Het grootste getal der vlinders spinnen zich een grooten zijden nest om er hunne eieren in te leggen. 's Winters ziet men ze aan de boomen hangen; en het zijn deze in nesten, welke men vernietigt, als men tot de rupsenwering overgaat. Maar allen bezitten dit hulpmiddel niet. Een dezer minbegunstigden, de Neustriër, een kleine vlinder, rosachtig vaal, met twee donkere rijen op het eerste paar vleugelen, legt zijne eieren in eenen ring op de takjes; hij maakt er aldus een slag van kleine armbanden van, welke men in den winter, wanneer de boomen ontbloot zijn, gemakkelijk kan ontdekken. De omslag dezer eieren is zoo hard, dat deze van de koude niet zullen lijden. Men moest deze ringen verdelgen, zooals men de groote nesten, vernietigt, want de rupsen, daar van voortkomende, zijn groote vernielers. De appel- en peerboomen hebben er veel van te lijden. Wellicht is dit van onze gemeentebestuurders en policiedienaren niet gekend, want hunne verordeningen zijn stom over dit punt.

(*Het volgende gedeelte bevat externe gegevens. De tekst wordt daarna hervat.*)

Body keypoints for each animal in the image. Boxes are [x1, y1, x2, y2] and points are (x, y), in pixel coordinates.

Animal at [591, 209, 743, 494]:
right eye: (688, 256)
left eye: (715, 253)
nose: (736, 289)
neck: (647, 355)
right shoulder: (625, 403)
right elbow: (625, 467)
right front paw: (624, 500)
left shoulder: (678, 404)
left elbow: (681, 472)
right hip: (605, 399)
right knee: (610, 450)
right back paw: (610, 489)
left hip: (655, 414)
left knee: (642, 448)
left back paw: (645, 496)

Een geheele stam van kleine vlinders, wier kenteeken is van geheel het lichaam zeer ruig en op het einde van den buik eenen grooten bos haar te hebben: de Liparis, veroorzaken ook even ernstige schade aan de gewassen. Ziehier hoe het wijfje handelt om hare eieren te beschutten: zij legt ze op een hoopje; daarna, aangezien het beestje geene zijde heeft om ze te dekken, rukt zij zich de haren uit haar lichaam en stapelt ze, als dons, op de beminde eieren, welke zij verlaten moet om te sterven. Met hare zes pooten tegelijk werkt zij daaraan; zij ontbloot zich tot het einde en houdt niet op dan wanneer al de ringen van haren buik zwart en naakt voorkomen - zij, die daar straks de schoonste kleuren weêrkaatsten.

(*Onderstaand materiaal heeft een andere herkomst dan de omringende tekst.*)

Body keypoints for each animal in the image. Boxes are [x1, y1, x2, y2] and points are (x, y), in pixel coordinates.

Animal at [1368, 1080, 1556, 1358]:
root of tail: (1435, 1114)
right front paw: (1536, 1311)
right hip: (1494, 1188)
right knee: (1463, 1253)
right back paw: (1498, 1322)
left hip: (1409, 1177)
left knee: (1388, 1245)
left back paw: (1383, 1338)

Gister nog heb ik twee kleine beursjes onderzocht, eirond, inwendig van witte zijde, uitwendig bruin en ten hoogste groot als de kern eener peer. Wanneer ik ze ontdekte, hingen zij aan een zijden draadje van omstreeks drie centimeters lang; men had kunnen denken aan twee luchters, aan de vout eener kerk hangeude... Het was onder het venster eener kleine kapel, aan den voet van een bosch, dat ik ze ontdekte. Als ik ze met eene zeer fijne schaar opensneed, zag ik uit het eene zes, uit het andere zeven kleine eieren vallen.
Het zijn de nesten eener rondzwervende Spin; door een enkel onderzoek van het nest heb ik het slag er van niet kunnen vaststellen.
Wij bewonderen de vogelnesten, en zonder eenigen twijfel zijn zij bewonderenswaardig, maar wat zal men zeggen van zijden nestjes als deze?
Ach! als eene moeder, de toekomst tegenlachende, de wieg van haar kind in gereedheid brengt, weet ze dat zij den kleinen engel, van God verwacht, er in zal zien slapen; zij zal hem aan hare borst drukken, hem door hare kussen overstelpen; zij gevoelt het in haar hart, zij weet het, dat zij ook aldus gewiegd is geworden... en reeds, dat blanke linnen en die fijne kanten uitspreidende, toovert hare verbeelding haar de kleine welbeminde gestalte van haar kind, zich in dat zachte nest ontwikkeleude, voor de oogen.
Maar deze arme moeders zullen van die vreugde niets weten? en nochtans zij werken, zij spinnen, zij weven met denzelfden iever, dezelfde toewijding, dezelfde liefde.
Er zijn er, wier vooruitzicht verder gaat. Nevens het nest zelf verzamelen zij de noodige spijzen, waarmede de kleine larven zich zullen moeten voeden.